À cela s’ajoute la piètre qualité des bases exploitées. Paradoxe kafkaïen : on sait combien d’antibiotiques chaque médecin prescrit, à la décimale près, mais on ignore encore, après des décennies, combien de généralistes exercent dans une zone donnée.

Les chiffres officiels comportent jusqu’à 30 % d’erreurs, révélées par des enquêtes menées par les praticiens eux-mêmes. Comment faire confiance à des conclusions tirées de données fondamentalement fausses ?

La boîte de Pandore

Un autre principe immuable est trop souvent oublié : toute donnée finit par servir à autre chose que ce pour quoi elle fut collectée. Les caméras ANPR, installées contre le terrorisme, servent désormais au contrôle routier, à la gestion des assurances. Une loi d’airain : dès qu’une infrastructure existe, d’autres usages apparaissent.

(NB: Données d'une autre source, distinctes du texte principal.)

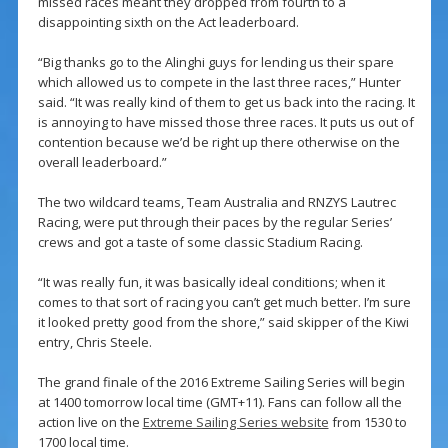
missed races meant they dropped from fourth to a
disappointing sixth on the Act leaderboard.
“Big thanks go to the Alinghi guys for lending us their spare
which allowed us to compete in the last three races,” Hunter
said. “It was really kind of them to get us back into the racing. It
is annoying to have missed those three races. It puts us out of
contention because we’d be right up there otherwise on the
overall leaderboard.”
The two wildcard teams, Team Australia and RNZYS Lautrec
Racing, were put through their paces by the regular Series’
crews and got a taste of some classic Stadium Racing.
“It was really fun, it was basically ideal conditions; when it
comes to that sort of racing you can’t get much better. I’m sure
it looked pretty good from the shore,” said skipper of the Kiwi
entry, Chris Steele.
The grand finale of the 2016 Extreme Sailing Series will begin
at 1400 tomorrow local time (GMT+11). Fans can follow all the
action live on the
Extreme Sailing Series website
from 1530 to
1700 local time.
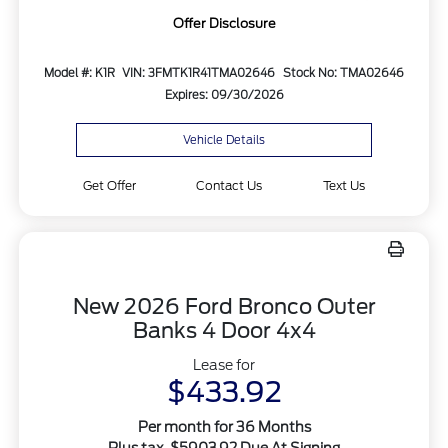
Offer Disclosure
Model #: K1R
VIN: 3FMTK1R41TMA02646
Stock No: TMA02646
Expires: 09/30/2026
Vehicle Details
Get Offer
Contact Us
Text Us
New 2026 Ford Bronco Outer
Banks 4 Door 4x4
Lease for
$433.92
Per month for 36 Months
Plus tax. $5903.92 Due At Signing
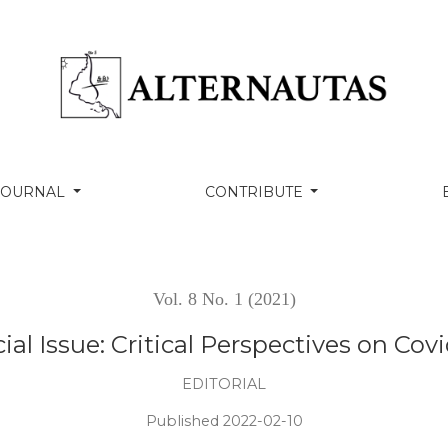
rspectives on Covid19 in Latin America
 JOURNAL
CONTRIBUTE
Vol. 8 No. 1 (2021)
ial Issue: Critical Perspectives on Cov
EDITORIAL
Published 2022-02-10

Il en ira de même des données médicales. Tout commence par un objectif louable — dépistage automatisé du cancer colorectal, par exemple. Mais, de proche en proche, la porte s’ouvre à des usages de surveillance inédits. Une fois les capacités techniques là, elles seront exploitées.

Vers un e-Health 2.0 ?

Il ne s’agit pas de revenir au papier ou au fax : la numérisation a indéniablement amélioré les soins. Mais nous avons adhéré à un système aux règles obscures, sans voix au chapitre, aux conséquences imprévisibles.

Les médecins doivent exiger de la transparence sur les données qui les concernent : lesquelles sont collectées, comment elles sont utilisées, par qui. Le droit de corriger les erreurs. Le droit de savoir quand des algorithmes décident à leur place.

Les patients doivent aussi comprendre ce que recouvre leur « consentement éclairé ». Peut-être faudrait-il les inviter chaque année à le réexaminer. Non pour les inciter à le retirer, mais pour les amener à s’interroger : « Est-ce encore ce que je veux ? »

Il est temps d’imaginer des alternatives : un e-Health 2.0. Blockchain, systèmes décentralisés, bases contrôlées par les patients. La technologie existe. Ce qui est illusoire, c’est de croire que la sécurité et la confidentialité sont garanties parce qu’on nous l’a promis jadis. Le monde de 2025 n’est pas celui de 2008. Notre architecture numérique doit en tenir compte.

On nous dira que la transition est impossible, que trop d’investissements ont déjà été consentis. Mais n’a-t-on pas dit la même chose de l’Oosterweel ? Ici, il s’agit des données les plus précieuses, que nous devons protéger dans des structures pérennes et décentralisées. Peut-être faut-il en finir avec la concentration du pouvoir de partage entre les mains d’une seule entité.

Car ce qui est en jeu ne concerne pas seulement notre propre vie privée de médecins, mais celle de nos patients. Ils nous confient leurs secrets les plus intimes, persuadés que nous les préserverons. Cette responsabilité, nous ne pouvons la déléguer à un système que nous ne maîtrisons pas.

La vraie question n’est pas de savoir si nous avons besoin d’un e-Health 2.0, mais si nous allons le construire consciemment — ou le subir. Et si, lorsque nous regarderons en arrière, nous pourrons dire que nous n’avons pas trahi la confiance de nos patients.